I was sure the forced close proximity helped. We got a chance to really get used to each other without the common breaks that life and work and friends and family would have given us.

It was good.

It gave Shawn—and me, at times—very little chance to regroup and rebuild walls that had started to tumble when we had a deep conversation.

I got to see sides of her that it likely would have taken me months or years to see outside of the cabin. If at all.

She opened up about the poverty that kept her, and her neighborhood, so trapped, about the fear of the landlord coming to kick them out onto the streets. She’d even told me the story of the time they’d needed to sleep in an alley behind an apartment building for several nights before they found somewhere else to live.

It was a reality I knew existed. But it never felt quite as real as when Shawn told me about it in a shaky voice, her eyes darting away because they would get glassy when she revealed something really personal.

I could clearly see her as the scared little girl in a bad area with no protection from the elements, let alone anyone who wished her ill-will. I could see her as the sad girl on Christmas mornings with no shiny paper or no new toys.

My heart ached for that girl that she’d been, even if the woman she grew into was someone I was really starting to grow fond of.
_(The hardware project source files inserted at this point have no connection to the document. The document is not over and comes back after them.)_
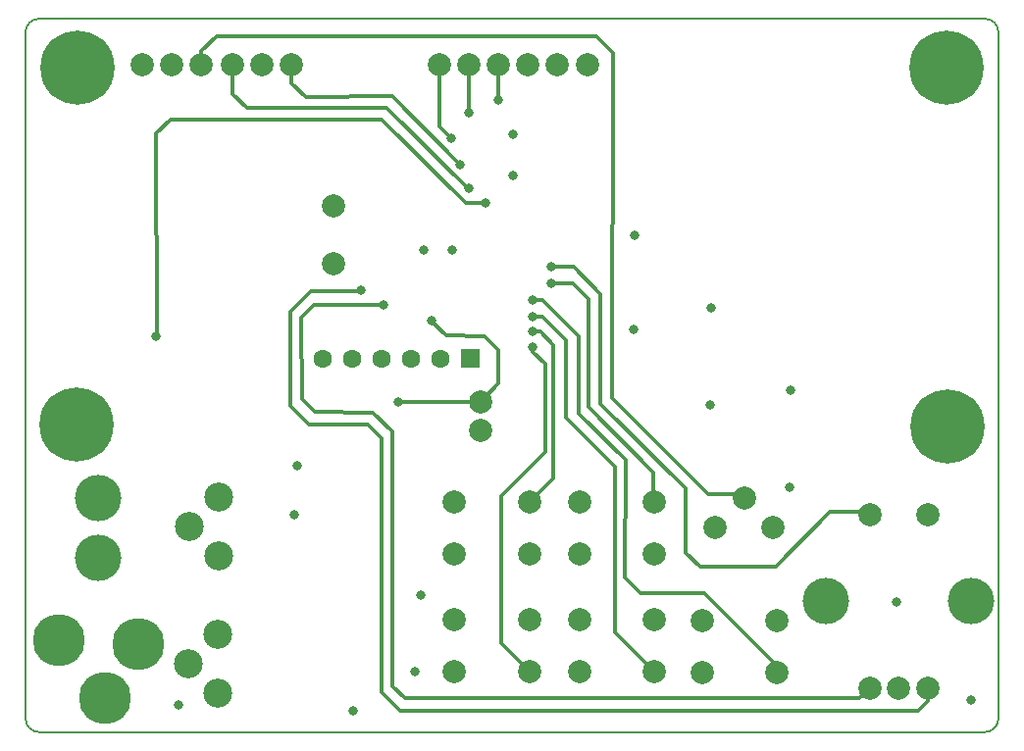
<source format=gbr>
%FSLAX34Y34*%
%MOMM*%
%LNCOPPER_TOP*%
G71*
G01*
%ADD10C, 4.50*%
%ADD11C, 4.00*%
%ADD12C, 2.00*%
%ADD13C, 2.50*%
%ADD14C, 6.40*%
%ADD15C, 0.60*%
%ADD16C, 1.60*%
%ADD17C, 0.81*%
%ADD18C, 0.30*%
%ADD19C, 0.80*%
%ADD20C, 0.20*%
%LPD*%
X145836Y437050D02*
G54D10*
D03*
X77574Y440225D02*
G54D10*
D03*
X111661Y510948D02*
G54D11*
D03*
X111661Y562948D02*
G54D11*
D03*
X591741Y559594D02*
G54D12*
D03*
X526740Y559594D02*
G54D12*
D03*
X526740Y514594D02*
G54D12*
D03*
X591741Y514594D02*
G54D12*
D03*
X483791Y559594D02*
G54D12*
D03*
X418790Y559594D02*
G54D12*
D03*
X418790Y514594D02*
G54D12*
D03*
X483791Y514594D02*
G54D12*
D03*
X117601Y390215D02*
G54D10*
D03*
X669131Y562622D02*
G54D12*
D03*
X644131Y537622D02*
G54D12*
D03*
X694131Y537622D02*
G54D12*
D03*
X215682Y563537D02*
G54D13*
D03*
X190282Y538137D02*
G54D13*
D03*
X215682Y512737D02*
G54D13*
D03*
X777478Y398937D02*
G54D12*
D03*
X827478Y398937D02*
G54D12*
D03*
X802478Y398937D02*
G54D12*
D03*
X777478Y548937D02*
G54D12*
D03*
X827478Y548937D02*
G54D12*
D03*
X739978Y473937D02*
G54D11*
D03*
X864978Y473937D02*
G54D11*
D03*
X483791Y412994D02*
G54D12*
D03*
X418790Y412994D02*
G54D12*
D03*
X418790Y457994D02*
G54D12*
D03*
X483791Y457994D02*
G54D12*
D03*
X214491Y445268D02*
G54D13*
D03*
X189090Y419869D02*
G54D13*
D03*
X214491Y394468D02*
G54D13*
D03*
X149864Y937623D02*
G54D12*
D03*
X175265Y937624D02*
G54D12*
D03*
X200665Y937624D02*
G54D12*
D03*
X227255Y937624D02*
G54D12*
D03*
X252655Y937623D02*
G54D12*
D03*
X278055Y937624D02*
G54D12*
D03*
X405849Y937624D02*
G54D12*
D03*
X431249Y937624D02*
G54D12*
D03*
X456649Y937624D02*
G54D12*
D03*
X482049Y937624D02*
G54D12*
D03*
X507449Y937623D02*
G54D12*
D03*
X534039Y937623D02*
G54D12*
D03*
X844947Y624954D02*
G54D14*
D03*
X868947Y624954D02*
G54D15*
D03*
X861917Y607983D02*
G54D15*
D03*
X844947Y600954D02*
G54D15*
D03*
X827976Y607983D02*
G54D15*
D03*
X820947Y624954D02*
G54D15*
D03*
X827976Y641924D02*
G54D15*
D03*
X844947Y648954D02*
G54D15*
D03*
X861917Y641924D02*
G54D15*
D03*
X844153Y934913D02*
G54D14*
D03*
X868153Y934913D02*
G54D15*
D03*
X861124Y917942D02*
G54D15*
D03*
X844153Y910913D02*
G54D15*
D03*
X827183Y917942D02*
G54D15*
D03*
X820153Y934913D02*
G54D15*
D03*
X827183Y951883D02*
G54D15*
D03*
X844153Y958913D02*
G54D15*
D03*
X861124Y951883D02*
G54D15*
D03*
X93266Y934913D02*
G54D14*
D03*
X117266Y934913D02*
G54D15*
D03*
X110236Y917942D02*
G54D15*
D03*
X93266Y910913D02*
G54D15*
D03*
X76295Y917942D02*
G54D15*
D03*
X69266Y934913D02*
G54D15*
D03*
X76295Y951883D02*
G54D15*
D03*
X93266Y958913D02*
G54D15*
D03*
X110236Y951883D02*
G54D15*
D03*
X92869Y626541D02*
G54D14*
D03*
X116869Y626541D02*
G54D15*
D03*
X109839Y609570D02*
G54D15*
D03*
X92869Y602541D02*
G54D15*
D03*
X75898Y609570D02*
G54D15*
D03*
X68869Y626541D02*
G54D15*
D03*
X75898Y643512D02*
G54D15*
D03*
X92869Y650541D02*
G54D15*
D03*
X109839Y643512D02*
G54D15*
D03*
X591741Y412994D02*
G54D12*
D03*
X526740Y412994D02*
G54D12*
D03*
X526740Y457994D02*
G54D12*
D03*
X591741Y457994D02*
G54D12*
D03*
G36*
X440401Y691360D02*
X440401Y675360D01*
X424401Y675360D01*
X424401Y691360D01*
X440401Y691360D01*
G37*
X407002Y683360D02*
G54D16*
D03*
X381602Y683360D02*
G54D16*
D03*
X356202Y683360D02*
G54D16*
D03*
X330802Y683360D02*
G54D16*
D03*
X305402Y683360D02*
G54D16*
D03*
X399207Y716396D02*
G54D17*
D03*
X370235Y646149D02*
G54D17*
D03*
X314568Y765132D02*
G54D12*
D03*
X314568Y815132D02*
G54D12*
D03*
X457200Y906859D02*
G54D17*
D03*
G54D18*
X457200Y905271D02*
X456649Y937624D01*
X431800Y895746D02*
G54D17*
D03*
G54D18*
X431800Y895746D02*
X431249Y937624D01*
X415925Y873521D02*
G54D17*
D03*
G54D18*
X405849Y937624D02*
X405849Y883597D01*
X415925Y873521D01*
X431800Y830659D02*
G54D17*
D03*
X423862Y851296D02*
G54D17*
D03*
X445691Y817959D02*
G54D17*
D03*
X338138Y742156D02*
G54D17*
D03*
X161208Y702960D02*
G54D17*
D03*
X357981Y729853D02*
G54D17*
D03*
G54D18*
X278055Y937624D02*
X278452Y921300D01*
X290512Y909240D01*
X365125Y910034D01*
X423862Y851296D01*
G54D18*
X430212Y830659D02*
X360362Y899715D01*
X239712Y899715D01*
X227652Y911775D01*
X227652Y935639D01*
X227255Y936036D01*
G54D18*
X445691Y817959D02*
X428625Y817959D01*
X356394Y890190D01*
X173831Y889947D01*
X161771Y877887D01*
X161925Y703677D01*
X161208Y702960D01*
G54D18*
X368300Y646112D02*
X441325Y646112D01*
X457200Y661987D01*
X456803Y690805D01*
X444743Y702865D01*
X411944Y703262D01*
X398810Y716396D01*
X697706Y412200D02*
G54D12*
D03*
X632706Y412200D02*
G54D12*
D03*
X632706Y457200D02*
G54D12*
D03*
X697706Y457200D02*
G54D12*
D03*
X486916Y733858D02*
G54D17*
D03*
X486916Y719968D02*
G54D17*
D03*
X486916Y706871D02*
G54D17*
D03*
X486916Y693377D02*
G54D17*
D03*
X502791Y762433D02*
G54D17*
D03*
X502791Y748543D02*
G54D17*
D03*
G54D18*
X502791Y762433D02*
X522251Y762433D01*
X545306Y739378D01*
X545306Y644524D01*
X618331Y571896D01*
X618971Y515937D01*
X631031Y503877D01*
X696119Y503634D01*
X742950Y550862D01*
X775553Y550862D01*
X777478Y548937D01*
G54D18*
X502791Y748543D02*
X520943Y748506D01*
X534591Y735255D01*
X534591Y641350D01*
X590550Y585390D01*
X590947Y560387D01*
X591741Y559594D01*
G54D18*
X200665Y937624D02*
X200665Y948774D01*
X213916Y962024D01*
X541338Y962024D01*
X555625Y947737D01*
X555228Y649287D01*
X637778Y566737D01*
X665016Y566737D01*
X669131Y562622D01*
G54D18*
X827478Y398937D02*
X827478Y387740D01*
X819150Y379412D01*
G54D18*
X777478Y398937D02*
X768668Y390128D01*
X376634Y389974D01*
X365522Y400843D01*
X365125Y620955D01*
X348699Y636984D01*
X298450Y637381D01*
X287338Y648493D01*
X286941Y718740D01*
X298053Y729853D01*
X357981Y729853D01*
G54D18*
X827478Y398937D02*
X827478Y387740D01*
X819150Y379412D01*
X371872Y379412D01*
X355997Y395287D01*
X355997Y614605D01*
X344334Y626665D01*
X293688Y626665D01*
X277416Y642937D01*
X277416Y724296D01*
X294878Y741759D01*
X337741Y741759D01*
X338138Y742156D01*
G54D18*
X697706Y412200D02*
X697706Y418306D01*
X635000Y481012D01*
X579438Y481012D01*
X566340Y494109D01*
X567134Y595709D01*
X526256Y635793D01*
X526256Y702865D01*
X495263Y733858D01*
X486916Y733858D01*
G54D18*
X486916Y719968D02*
X494866Y719968D01*
X515541Y699293D01*
X515541Y632221D01*
X558006Y589756D01*
X557609Y446881D01*
X591741Y412994D01*
G54D18*
X487313Y706871D02*
X492882Y706871D01*
X504428Y695324D01*
X504428Y579834D01*
X484188Y559594D01*
G54D18*
X486916Y693377D02*
X486916Y689421D01*
X497284Y679053D01*
X497284Y602456D01*
X459184Y564356D01*
X459184Y437600D01*
X483791Y412994D01*
X441325Y646112D02*
G54D12*
D03*
X441325Y621112D02*
G54D12*
D03*
X574343Y790057D02*
G54D19*
D03*
X640621Y727351D02*
G54D19*
D03*
X573288Y708767D02*
G54D19*
D03*
X639827Y643610D02*
G54D19*
D03*
X392574Y776960D02*
G54D19*
D03*
X416782Y777359D02*
G54D19*
D03*
X283036Y590826D02*
G54D19*
D03*
X280406Y548626D02*
G54D19*
D03*
X180773Y384766D02*
G54D19*
D03*
X865252Y388420D02*
G54D19*
D03*
X390193Y479304D02*
G54D19*
D03*
X385033Y413423D02*
G54D19*
D03*
X469568Y876973D02*
G54D19*
D03*
X469568Y841254D02*
G54D19*
D03*
X800561Y472954D02*
G54D19*
D03*
X331586Y379607D02*
G54D19*
D03*
X708883Y656310D02*
G54D19*
D03*
X708090Y572570D02*
G54D19*
D03*
G54D20*
X60325Y976959D02*
X877078Y976959D01*
G54D20*
G75*
G01X60325Y976959D02*
G03X48815Y965449I0J-11510D01*
G01*
G54D20*
G75*
G01X888588Y965449D02*
G03X877078Y976959I-11510J0D01*
G01*
G54D20*
X48815Y965449D02*
X48815Y372534D01*
G54D20*
G75*
G01X877078Y361024D02*
G03X888588Y372534I0J11510D01*
G01*
G54D20*
X888588Y965449D02*
X888588Y372534D01*
G54D20*
G75*
G01X48815Y372534D02*
G03X60325Y361024I11510J0D01*
G01*
G54D20*
X877078Y361024D02*
X60325Y361024D01*
M02*

</source>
If I were being completely honest, it was more than fond of. I didn’t feel comfortable labeling it love yet. Love was a heavy word. It required thought and care. And while I’d been doing a lot of thinking and caring about Shawn, it still seemed too soon to start thinking, let alone using, that very weighty word.

But we were heading somewhere.

And a part of me hoped we got to stay in the woods just a little while longer. Because Shawn still needed more time. And I wanted her to get it before we had to leave and go back to our old lives where, I imagined, she would feel the need to put her old guards back up again. Even with me.